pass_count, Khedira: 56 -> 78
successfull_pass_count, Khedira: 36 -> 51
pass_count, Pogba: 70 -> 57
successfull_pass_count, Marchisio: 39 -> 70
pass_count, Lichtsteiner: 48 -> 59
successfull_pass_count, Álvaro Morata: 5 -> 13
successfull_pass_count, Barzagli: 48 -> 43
--
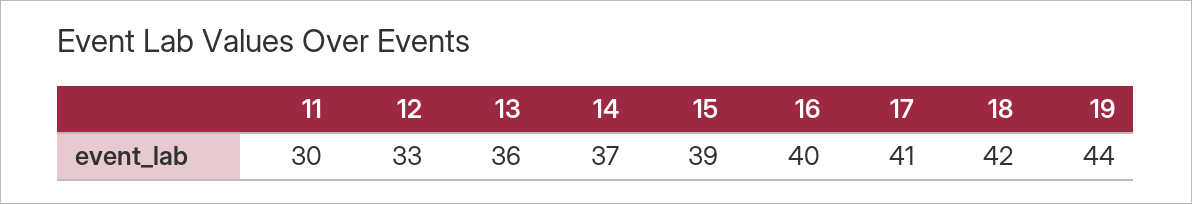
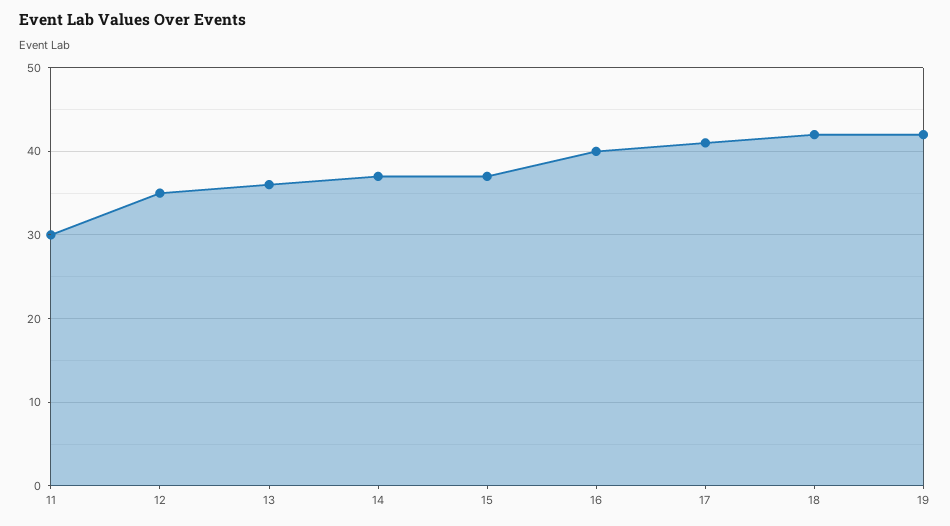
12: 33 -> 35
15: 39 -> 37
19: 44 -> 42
==
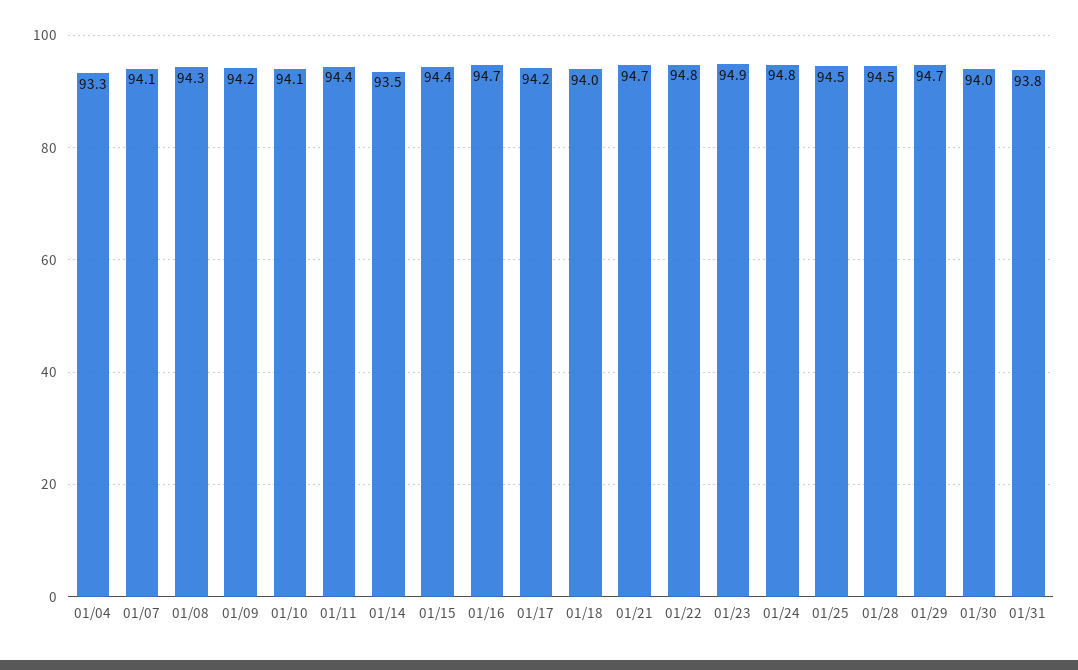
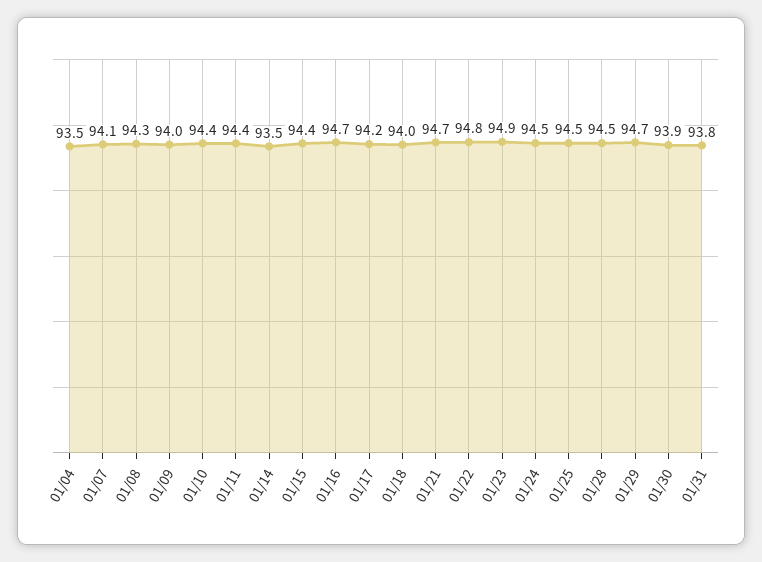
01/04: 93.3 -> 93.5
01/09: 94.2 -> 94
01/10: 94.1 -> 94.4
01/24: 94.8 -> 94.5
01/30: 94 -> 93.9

→ Work item: A complete answer reproduces every line of the records in which the word "Khedira" occurs.

→ Task result:
pass_count, Khedira: 56 -> 78
successfull_pass_count, Khedira: 36 -> 51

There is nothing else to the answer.